Exercise tasks
A - Using the 2010 Heineken Cup final text, answer each question and label your answers (i), (ii), (iii):
(i) What was the attendance at the match?
(ii) Which team did Biarritz defeat in their semi-final, and by what score?
(iii) What was the score at half time, and which team led?
B - For each statement below, decide whether it agrees with the 2010 Heineken Cup final text. Answer yes or no, and quote the words of the text that decide it.
(i) Damien Traille was fit to play in the final.
(ii) The referee of the final was from England.
(iii) Toulouse had won the trophy in 2003.
C - Quote the passage of the 2010 Heineken Cup final text that begins at the words "Toulouse coach Guy" and ends after the words "prop Jean-Michel Gonzalez.".

Page text
2010 Heineken Cup Final
- Event: 2009–10 Heineken Cup
| Stade Toulousain | Biarritz Olympique |
| France | France |
| 21 | 19 |
- Date: 22 May 2010
- Venue: Stade de France, Saint-Denis
- Man of the Match: William Servat (Toulouse)^{[citation needed]}
- Referee: Wayne Barnes (England)
- Attendance: 78,962

= 2010 Heineken Cup final =

European club rugby union competition final

The 2010 Heineken Cup Final was the final match of the 2009–10 Heineken Cup, the 15th season of Europe's top club rugby union competition. The match was played on 22 May 2010 at Stade de France, Saint-Denis north of Paris. It was contested by Biarritz and Toulouse, both from France. Toulouse won the final by 21–19, and for a record fourth time in fifteen seasons of the competition.

==Background==
The Heineken Cup was established by the Five Nations Committee in 1995 to provide a new level of professional cross border competition. Clubs from the Premiership Rugby, Pro14 Super 10 and the Top 14 leagues qualified for the competition based on their performance in their national leagues. In 2014, the competition was replaced by the European Rugby Champions Cup after negotiations between English and French clubs who withdrew from the tournament because of governance, qualifying rules and distribution of income were completed.

Toulouse reached the final after a 26–16 win against defending champions Leinster in the semi-final Biarritz got to the final after defeating Munster 18–7 in their semi final.
Toulouse previously won the trophy in 1996, 2003, and 2005. This was their sixth final in total. This was Biarritz's second final after being runner's up in 2006.

==Build Up==
On 18 May 2010, it was announced that Biarritz centre Damien Traille had lost his battle to be fit for the final after failing to recover in time from a fractured forearm. Imanol Harinordoquy, who played with a broken nose and rib injury in the semi-final was fit to play and started at number 8.
Toulouse coach Guy Noves was aiming to guide them to a record fourth Heineken Cup title since he took over in 1993. This was a first European final for Biarritz's joint coaching team of Jack Isaac and former France hooker and prop Jean-Michel Gonzalez.

==Match==

===Summary===
At the end of the first quarter of the game Biarritz were six points clear after two successful penalties from Dimitri Yachvili. His third penalty success followed a penalty kick from Toulouse centre Florian Fritz who scored from three metres inside his own half. It was 9–3 to Biarritz after half-an-hour, but nine points in five minutes just before the break for Toulouse transformed the scoreboard. Two David Skrela penalties were followed by a drop goal from Florian Fritz to put Toulouse three points clear at 12–9 at half time.

Given data
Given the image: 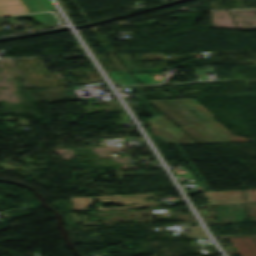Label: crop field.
<instances>
[{"mask_svg": "<svg viewBox=\"0 0 256 256\" xmlns=\"http://www.w3.org/2000/svg\"><path fill=\"white\" fill-rule=\"evenodd\" d=\"M252 238H253V237H252ZM254 238H255V240H256V237H254ZM254 238H253V239H254Z\"/></svg>", "mask_w": 256, "mask_h": 256, "instance_id": "crop-field-11", "label": "crop field"}, {"mask_svg": "<svg viewBox=\"0 0 256 256\" xmlns=\"http://www.w3.org/2000/svg\"><path fill=\"white\" fill-rule=\"evenodd\" d=\"M150 127L174 125L163 115H154L148 119Z\"/></svg>", "mask_w": 256, "mask_h": 256, "instance_id": "crop-field-9", "label": "crop field"}, {"mask_svg": "<svg viewBox=\"0 0 256 256\" xmlns=\"http://www.w3.org/2000/svg\"><path fill=\"white\" fill-rule=\"evenodd\" d=\"M7 20L9 21V22H12V21H14L13 19H11V18H7Z\"/></svg>", "mask_w": 256, "mask_h": 256, "instance_id": "crop-field-10", "label": "crop field"}, {"mask_svg": "<svg viewBox=\"0 0 256 256\" xmlns=\"http://www.w3.org/2000/svg\"><path fill=\"white\" fill-rule=\"evenodd\" d=\"M179 127L182 128L187 134H189L197 142H200V143L219 142L200 124L183 125Z\"/></svg>", "mask_w": 256, "mask_h": 256, "instance_id": "crop-field-4", "label": "crop field"}, {"mask_svg": "<svg viewBox=\"0 0 256 256\" xmlns=\"http://www.w3.org/2000/svg\"><path fill=\"white\" fill-rule=\"evenodd\" d=\"M240 256H256V243L251 237L228 238Z\"/></svg>", "mask_w": 256, "mask_h": 256, "instance_id": "crop-field-3", "label": "crop field"}, {"mask_svg": "<svg viewBox=\"0 0 256 256\" xmlns=\"http://www.w3.org/2000/svg\"><path fill=\"white\" fill-rule=\"evenodd\" d=\"M176 124L188 123L160 99L148 100Z\"/></svg>", "mask_w": 256, "mask_h": 256, "instance_id": "crop-field-6", "label": "crop field"}, {"mask_svg": "<svg viewBox=\"0 0 256 256\" xmlns=\"http://www.w3.org/2000/svg\"><path fill=\"white\" fill-rule=\"evenodd\" d=\"M28 12L20 0H0V15Z\"/></svg>", "mask_w": 256, "mask_h": 256, "instance_id": "crop-field-5", "label": "crop field"}, {"mask_svg": "<svg viewBox=\"0 0 256 256\" xmlns=\"http://www.w3.org/2000/svg\"><path fill=\"white\" fill-rule=\"evenodd\" d=\"M166 144L195 143L177 126L152 129Z\"/></svg>", "mask_w": 256, "mask_h": 256, "instance_id": "crop-field-2", "label": "crop field"}, {"mask_svg": "<svg viewBox=\"0 0 256 256\" xmlns=\"http://www.w3.org/2000/svg\"><path fill=\"white\" fill-rule=\"evenodd\" d=\"M152 197V200L144 201L143 198H149ZM154 194H144V195H119V196H99L95 197L98 198L99 201L105 202L104 204H129V203H142V204H136L132 206L127 207H118V208H109V209H128V208H136V207H156L153 205ZM73 204L74 211L80 210L84 211L87 210L86 205L89 206L92 204V197H79V198H69ZM109 200H112L113 202H107ZM109 209H103L102 205L98 206L97 210H109Z\"/></svg>", "mask_w": 256, "mask_h": 256, "instance_id": "crop-field-1", "label": "crop field"}, {"mask_svg": "<svg viewBox=\"0 0 256 256\" xmlns=\"http://www.w3.org/2000/svg\"><path fill=\"white\" fill-rule=\"evenodd\" d=\"M33 16L35 21L45 26L57 25V20L54 18L52 13H39V14H28L22 16H15V18Z\"/></svg>", "mask_w": 256, "mask_h": 256, "instance_id": "crop-field-8", "label": "crop field"}, {"mask_svg": "<svg viewBox=\"0 0 256 256\" xmlns=\"http://www.w3.org/2000/svg\"><path fill=\"white\" fill-rule=\"evenodd\" d=\"M30 12L54 10L49 0H22Z\"/></svg>", "mask_w": 256, "mask_h": 256, "instance_id": "crop-field-7", "label": "crop field"}]
</instances>
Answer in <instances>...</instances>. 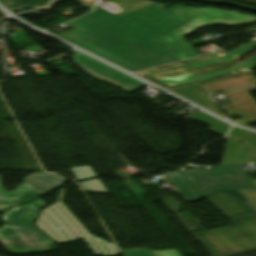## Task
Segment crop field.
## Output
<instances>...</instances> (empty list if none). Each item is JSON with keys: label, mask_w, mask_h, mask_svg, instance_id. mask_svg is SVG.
Here are the masks:
<instances>
[{"label": "crop field", "mask_w": 256, "mask_h": 256, "mask_svg": "<svg viewBox=\"0 0 256 256\" xmlns=\"http://www.w3.org/2000/svg\"><path fill=\"white\" fill-rule=\"evenodd\" d=\"M121 10L114 15L96 6L58 36L131 71L178 61L161 36L189 22L187 7L164 9L147 0H103Z\"/></svg>", "instance_id": "8a807250"}, {"label": "crop field", "mask_w": 256, "mask_h": 256, "mask_svg": "<svg viewBox=\"0 0 256 256\" xmlns=\"http://www.w3.org/2000/svg\"><path fill=\"white\" fill-rule=\"evenodd\" d=\"M206 198L228 219L256 212V208L239 190H218ZM231 222L234 227L192 235L210 256H233L256 250V214Z\"/></svg>", "instance_id": "ac0d7876"}, {"label": "crop field", "mask_w": 256, "mask_h": 256, "mask_svg": "<svg viewBox=\"0 0 256 256\" xmlns=\"http://www.w3.org/2000/svg\"><path fill=\"white\" fill-rule=\"evenodd\" d=\"M66 190L61 189L55 204L42 210L34 226L48 235L57 243L73 241L83 238L95 255L120 254L115 244L91 236L80 222L61 202ZM56 227L62 229L57 230Z\"/></svg>", "instance_id": "34b2d1b8"}, {"label": "crop field", "mask_w": 256, "mask_h": 256, "mask_svg": "<svg viewBox=\"0 0 256 256\" xmlns=\"http://www.w3.org/2000/svg\"><path fill=\"white\" fill-rule=\"evenodd\" d=\"M43 206L45 204L38 199L2 215L5 225L0 228V243L7 251L22 254L50 250L45 243L51 244L53 241L32 227L33 220Z\"/></svg>", "instance_id": "412701ff"}, {"label": "crop field", "mask_w": 256, "mask_h": 256, "mask_svg": "<svg viewBox=\"0 0 256 256\" xmlns=\"http://www.w3.org/2000/svg\"><path fill=\"white\" fill-rule=\"evenodd\" d=\"M168 176L190 202L218 189L254 188L236 165H220L208 171L176 172Z\"/></svg>", "instance_id": "f4fd0767"}, {"label": "crop field", "mask_w": 256, "mask_h": 256, "mask_svg": "<svg viewBox=\"0 0 256 256\" xmlns=\"http://www.w3.org/2000/svg\"><path fill=\"white\" fill-rule=\"evenodd\" d=\"M190 23L162 37L164 42L174 51L180 60L198 56L199 54L183 38L185 35L210 24L234 26L256 22V16L239 14L215 8H188Z\"/></svg>", "instance_id": "dd49c442"}, {"label": "crop field", "mask_w": 256, "mask_h": 256, "mask_svg": "<svg viewBox=\"0 0 256 256\" xmlns=\"http://www.w3.org/2000/svg\"><path fill=\"white\" fill-rule=\"evenodd\" d=\"M75 53L74 60L77 64L89 75L95 79L110 82L116 87H119L125 92H132L146 84L131 78L77 50Z\"/></svg>", "instance_id": "e52e79f7"}, {"label": "crop field", "mask_w": 256, "mask_h": 256, "mask_svg": "<svg viewBox=\"0 0 256 256\" xmlns=\"http://www.w3.org/2000/svg\"><path fill=\"white\" fill-rule=\"evenodd\" d=\"M254 90H256V86L223 93L232 104L222 106L221 108L227 111L229 116L236 114L235 118L242 117V119L235 122L241 124L256 123V102L248 94V92Z\"/></svg>", "instance_id": "d8731c3e"}, {"label": "crop field", "mask_w": 256, "mask_h": 256, "mask_svg": "<svg viewBox=\"0 0 256 256\" xmlns=\"http://www.w3.org/2000/svg\"><path fill=\"white\" fill-rule=\"evenodd\" d=\"M16 191L18 193H15ZM44 193L48 192L36 188L26 182L22 183L14 191L8 192L3 189L0 180V212L18 203L28 202Z\"/></svg>", "instance_id": "5a996713"}, {"label": "crop field", "mask_w": 256, "mask_h": 256, "mask_svg": "<svg viewBox=\"0 0 256 256\" xmlns=\"http://www.w3.org/2000/svg\"><path fill=\"white\" fill-rule=\"evenodd\" d=\"M255 84H256L255 76L249 75V76H244V77H239V78H234V79H229L224 81L202 84L201 86L204 89V91L207 94H209V93L230 90V89H235V88H240V87H245V86H250Z\"/></svg>", "instance_id": "3316defc"}, {"label": "crop field", "mask_w": 256, "mask_h": 256, "mask_svg": "<svg viewBox=\"0 0 256 256\" xmlns=\"http://www.w3.org/2000/svg\"><path fill=\"white\" fill-rule=\"evenodd\" d=\"M32 185L42 188L48 192L62 186L67 182V179L57 174L33 173L22 179Z\"/></svg>", "instance_id": "28ad6ade"}, {"label": "crop field", "mask_w": 256, "mask_h": 256, "mask_svg": "<svg viewBox=\"0 0 256 256\" xmlns=\"http://www.w3.org/2000/svg\"><path fill=\"white\" fill-rule=\"evenodd\" d=\"M228 140L221 164H237L243 163L252 147L241 144L239 142Z\"/></svg>", "instance_id": "d1516ede"}, {"label": "crop field", "mask_w": 256, "mask_h": 256, "mask_svg": "<svg viewBox=\"0 0 256 256\" xmlns=\"http://www.w3.org/2000/svg\"><path fill=\"white\" fill-rule=\"evenodd\" d=\"M173 92L223 116L207 94L201 89L200 85L173 90Z\"/></svg>", "instance_id": "22f410ed"}, {"label": "crop field", "mask_w": 256, "mask_h": 256, "mask_svg": "<svg viewBox=\"0 0 256 256\" xmlns=\"http://www.w3.org/2000/svg\"><path fill=\"white\" fill-rule=\"evenodd\" d=\"M56 1L58 0H5L4 4L11 10L22 8L24 6H34L35 10L50 11L53 3Z\"/></svg>", "instance_id": "cbeb9de0"}, {"label": "crop field", "mask_w": 256, "mask_h": 256, "mask_svg": "<svg viewBox=\"0 0 256 256\" xmlns=\"http://www.w3.org/2000/svg\"><path fill=\"white\" fill-rule=\"evenodd\" d=\"M231 131V130H230ZM229 137L254 146L255 149L248 158L247 162H256V133H252L249 131L241 130L233 127Z\"/></svg>", "instance_id": "5142ce71"}, {"label": "crop field", "mask_w": 256, "mask_h": 256, "mask_svg": "<svg viewBox=\"0 0 256 256\" xmlns=\"http://www.w3.org/2000/svg\"><path fill=\"white\" fill-rule=\"evenodd\" d=\"M191 118H194L196 120H199V121H202V122L212 125V127L210 129L211 131L219 133L224 136H226V134L231 126V125H229L219 119H216L210 115H207L201 111L197 112Z\"/></svg>", "instance_id": "d9b57169"}, {"label": "crop field", "mask_w": 256, "mask_h": 256, "mask_svg": "<svg viewBox=\"0 0 256 256\" xmlns=\"http://www.w3.org/2000/svg\"><path fill=\"white\" fill-rule=\"evenodd\" d=\"M81 185L86 190V192L101 193V194L109 193L99 179L85 181L81 183Z\"/></svg>", "instance_id": "733c2abd"}, {"label": "crop field", "mask_w": 256, "mask_h": 256, "mask_svg": "<svg viewBox=\"0 0 256 256\" xmlns=\"http://www.w3.org/2000/svg\"><path fill=\"white\" fill-rule=\"evenodd\" d=\"M71 171L78 181L96 177L95 173L89 166L71 168Z\"/></svg>", "instance_id": "4a817a6b"}, {"label": "crop field", "mask_w": 256, "mask_h": 256, "mask_svg": "<svg viewBox=\"0 0 256 256\" xmlns=\"http://www.w3.org/2000/svg\"><path fill=\"white\" fill-rule=\"evenodd\" d=\"M125 256H154L149 248L136 250H123Z\"/></svg>", "instance_id": "bc2a9ffb"}, {"label": "crop field", "mask_w": 256, "mask_h": 256, "mask_svg": "<svg viewBox=\"0 0 256 256\" xmlns=\"http://www.w3.org/2000/svg\"><path fill=\"white\" fill-rule=\"evenodd\" d=\"M155 256H181L177 249L156 251L153 252Z\"/></svg>", "instance_id": "214f88e0"}, {"label": "crop field", "mask_w": 256, "mask_h": 256, "mask_svg": "<svg viewBox=\"0 0 256 256\" xmlns=\"http://www.w3.org/2000/svg\"><path fill=\"white\" fill-rule=\"evenodd\" d=\"M241 192L256 207V190L241 191Z\"/></svg>", "instance_id": "92a150f3"}, {"label": "crop field", "mask_w": 256, "mask_h": 256, "mask_svg": "<svg viewBox=\"0 0 256 256\" xmlns=\"http://www.w3.org/2000/svg\"><path fill=\"white\" fill-rule=\"evenodd\" d=\"M92 1H95V0H92ZM92 1H90V2H92ZM87 3H89V2H87Z\"/></svg>", "instance_id": "dafd665d"}, {"label": "crop field", "mask_w": 256, "mask_h": 256, "mask_svg": "<svg viewBox=\"0 0 256 256\" xmlns=\"http://www.w3.org/2000/svg\"><path fill=\"white\" fill-rule=\"evenodd\" d=\"M1 2H3L4 0H0Z\"/></svg>", "instance_id": "00972430"}]
</instances>
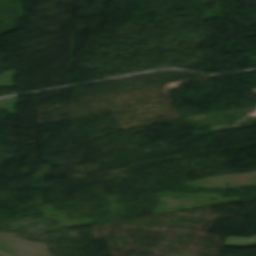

Results by task
A -
(i) 78,962
(ii) Munster, 18–7
(iii) 12–9, with Toulouse ahead

B -
(i) No: "Biarritz centre Damien Traille had lost his battle to be fit for the final after failing to recover in time from a fractured forearm"
(ii) Yes: "Referee: Wayne Barnes (England)"
(iii) Yes: "Toulouse previously won the trophy in 1996, 2003, and 2005."

C -
Toulouse coach Guy Noves was aiming to guide them to a record fourth Heineken Cup title since he took over in 1993. This was a first European final for Biarritz's joint coaching team of Jack Isaac and former France hooker and prop Jean-Michel Gonzalez.